Chaz Lucius, the former USA Hockey and current Winnipeg Jets prospect, has retired from hockey at the age of 20. He came to this tough decision at the very young age of 21. His retirement is due to a diagnosis of Ehlers-Danlos syndrome (EDS), a rare connective tissue disorder. This debilitating disorder breaks down the essential connective proteins that keep joints, tissues and organs intact. Consequently, those directly impacted experience a host of burdens.
EDS is unique due to the sheer number of types (many of which are rare). Of these, hypermobile EDS is the most common variant and the least understood. It seems to be passed down through families, but scientists have so far been unable to pinpoint the particular gene that causes this disorder. In addition, there is not yet a blood or DNA test that can definitively provide a diagnosis of hypermobile EDS. Instead, healthcare professionals use a long and detailed checklist that looks at a multitude of factors to make a proper diagnosis.
The Diagnostic Process
In order to diagnose Ehlers-Danlos syndrome, medical professionals use a detailed checklist specifically created to evaluate an array of symptoms at once. You’ll assess for abnormal scar formation, striae distensae, and hernias. You’ll be screening for chronic joint pain and joint dislocations. These elements together help paint a detailed picture of that person’s health picture.
Dr. Bernie Chodirker, an expert in the field, notes that “for the patients who are severely affected, this can be quite a difficult disorder to treat.” He emphasizes that “symptoms can be quite debilitating and difficult to manage,” highlighting the complexity of living with EDS.

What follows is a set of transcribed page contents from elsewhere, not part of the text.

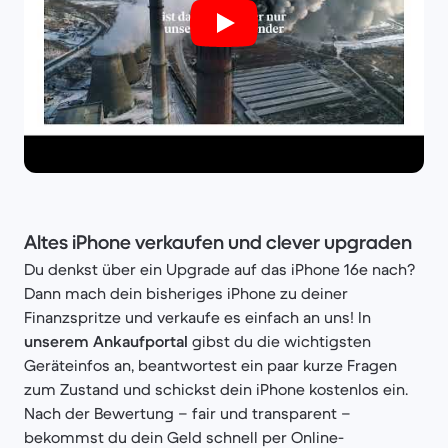
Altes iPhone verkaufen und clever upgraden
Du denkst über ein Upgrade auf das iPhone 16e nach?
Dann mach dein bisheriges iPhone zu deiner
Finanzspritze und verkaufe es einfach an uns! In
unserem Ankaufportal
gibst du die wichtigsten
Geräteinfos an, beantwortest ein paar kurze Fragen
zum Zustand und schickst dein iPhone kostenlos ein.
Nach der Bewertung – fair und transparent –
bekommst du dein Geld schnell per Online-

In Lucius’s case, the demands of playing hockey made the situation worse. He stated, “With this diagnosis of EDS, I now realize that my body impacted by EDS could not handle the physical nature of playing hockey.” Such recognition is a testament to the difficult position athletes can be when living with chronic medical conditions.
Living with Ehlers-Danlos Syndrome
People living with EDS are fatigued and challenged by different modulations of their condition daily. While others might only experience slight pain that is easily handled by an everyday painkiller such as Tylenol, other individuals experience debilitating forms. Tammy Stadt is a passionate advocate for people living with EDS. She focused on the unpredictability of the condition, stating, “Every day, it’s something new.”
In more severe cases, people with the disease can encounter life-threatening complications. These can entail anything from major organ rupture, a hallmark of one of the rarer forms of EDS. Stadt poignantly described her own experiences: “I went to wash my lower back in the shower and popped two discs and caused a bleed around my own spinal cord.” Her testimony highlights the physical toll that EDS can take on everyday activities.
The Impacts of Ehlers-Danlos Syndrome
The impact of Ehlers-Danlos syndrome goes beyond the physical. Its effects include emotional and social tolls. Every athlete, such as Lucius, hopes of one day competing at the highest level. All too often, health problems bring an abrupt end to that dream. Lucius has chosen to retire, proof of his wonderful self-awareness of his own limitations. His decision brings crucial attention to a condition that’s largely invisible.
“People with EDS got the cheap dollar store glue, and everybody else got the crazy glue,” Stadt remarked, effectively illustrating how individuals with EDS may feel compared to those without such conditions. The specific challenges they experience can make them feel like no one else understands their struggles or experiences.